- **Exercise goal**: Copy out the whole listing exactly as written, leaving the pictures behind.

- **Task input**:
━━━━━━━━━━━━━━━━━━━━━━━━━━━━━━
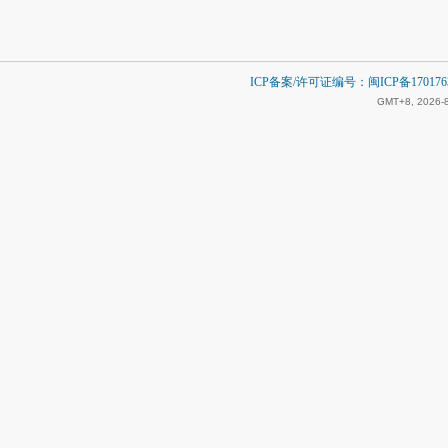
ICP备案/许可证编号：闽ICP备1701763
GMT+8, 2026-8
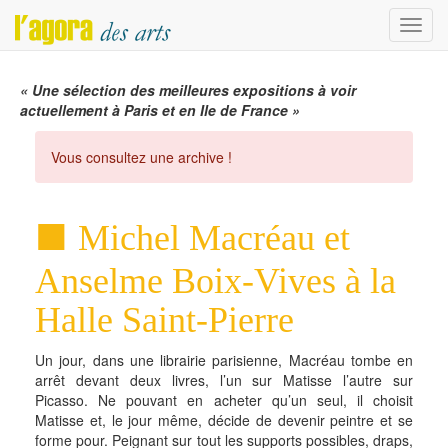
Menu
« Une sélection des meilleures expositions à voir
actuellement à Paris et en Ile de France »
Vous consultez une archive !
Michel Macréau et
Anselme Boix-Vives à la
Halle Saint-Pierre
Un jour, dans une librairie parisienne, Macréau tombe en
arrêt devant deux livres, l’un sur Matisse l’autre sur
Picasso. Ne pouvant en acheter qu’un seul, il choisit
Matisse et, le jour même, décide de devenir peintre et se
forme pour. Peignant sur tout les supports possibles, draps,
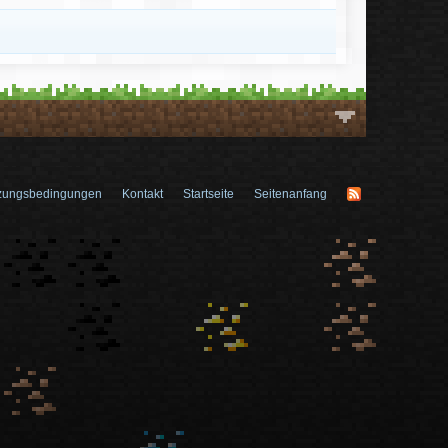
zungsbedingungen
Kontakt
Startseite
Seitenanfang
━━━━━━━━━━━━━━━━━━━━━━━━━━━━━━
- **Solved problem**:
ICP备案/许可证编号：闽ICP备1701763
GMT+8, 2026-8
Menu
« Une sélection des meilleures expositions à voir
actuellement à Paris et en Ile de France »
Vous consultez une archive !
Michel Macréau et
Anselme Boix-Vives à la
Halle Saint-Pierre
Un jour, dans une librairie parisienne, Macréau tombe en
arrêt devant deux livres, l’un sur Matisse l’autre sur
Picasso. Ne pouvant en acheter qu’un seul, il choisit
Matisse et, le jour même, décide de devenir peintre et se
forme pour. Peignant sur tout les supports possibles, draps,
zungsbedingungen
Kontakt
Startseite
Seitenanfang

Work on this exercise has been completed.